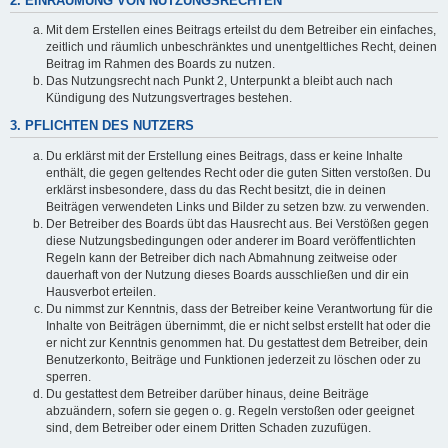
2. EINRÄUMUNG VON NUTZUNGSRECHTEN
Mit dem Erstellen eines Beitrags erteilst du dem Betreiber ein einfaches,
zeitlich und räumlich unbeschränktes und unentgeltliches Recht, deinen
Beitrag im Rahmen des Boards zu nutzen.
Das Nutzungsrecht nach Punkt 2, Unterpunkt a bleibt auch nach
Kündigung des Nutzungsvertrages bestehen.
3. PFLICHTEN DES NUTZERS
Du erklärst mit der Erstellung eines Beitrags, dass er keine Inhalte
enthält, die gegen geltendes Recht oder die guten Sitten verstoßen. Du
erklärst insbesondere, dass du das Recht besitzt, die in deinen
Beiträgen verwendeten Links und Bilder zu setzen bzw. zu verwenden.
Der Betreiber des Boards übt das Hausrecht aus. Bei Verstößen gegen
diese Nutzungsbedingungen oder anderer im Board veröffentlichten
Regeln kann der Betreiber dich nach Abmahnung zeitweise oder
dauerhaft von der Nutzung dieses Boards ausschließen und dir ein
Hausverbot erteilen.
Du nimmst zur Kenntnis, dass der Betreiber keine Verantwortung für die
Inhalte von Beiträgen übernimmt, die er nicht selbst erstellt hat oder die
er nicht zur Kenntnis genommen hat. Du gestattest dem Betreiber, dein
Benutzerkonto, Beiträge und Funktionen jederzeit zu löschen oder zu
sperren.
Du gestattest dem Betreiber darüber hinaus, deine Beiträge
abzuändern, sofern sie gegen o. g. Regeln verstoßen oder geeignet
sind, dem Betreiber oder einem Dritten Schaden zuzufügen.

++++++++

Could you print all the entries exactly as they stand, with the pictures left out?

2. EINRÄUMUNG VON NUTZUNGSRECHTEN
Mit dem Erstellen eines Beitrags erteilst du dem Betreiber ein einfaches,
zeitlich und räumlich unbeschränktes und unentgeltliches Recht, deinen
Beitrag im Rahmen des Boards zu nutzen.
Das Nutzungsrecht nach Punkt 2, Unterpunkt a bleibt auch nach
Kündigung des Nutzungsvertrages bestehen.
3. PFLICHTEN DES NUTZERS
Du erklärst mit der Erstellung eines Beitrags, dass er keine Inhalte
enthält, die gegen geltendes Recht oder die guten Sitten verstoßen. Du
erklärst insbesondere, dass du das Recht besitzt, die in deinen
Beiträgen verwendeten Links und Bilder zu setzen bzw. zu verwenden.
Der Betreiber des Boards übt das Hausrecht aus. Bei Verstößen gegen
diese Nutzungsbedingungen oder anderer im Board veröffentlichten
Regeln kann der Betreiber dich nach Abmahnung zeitweise oder
dauerhaft von der Nutzung dieses Boards ausschließen und dir ein
Hausverbot erteilen.
Du nimmst zur Kenntnis, dass der Betreiber keine Verantwortung für die
Inhalte von Beiträgen übernimmt, die er nicht selbst erstellt hat oder die
er nicht zur Kenntnis genommen hat. Du gestattest dem Betreiber, dein
Benutzerkonto, Beiträge und Funktionen jederzeit zu löschen oder zu
sperren.
Du gestattest dem Betreiber darüber hinaus, deine Beiträge
abzuändern, sofern sie gegen o. g. Regeln verstoßen oder geeignet
sind, dem Betreiber oder einem Dritten Schaden zuzufügen.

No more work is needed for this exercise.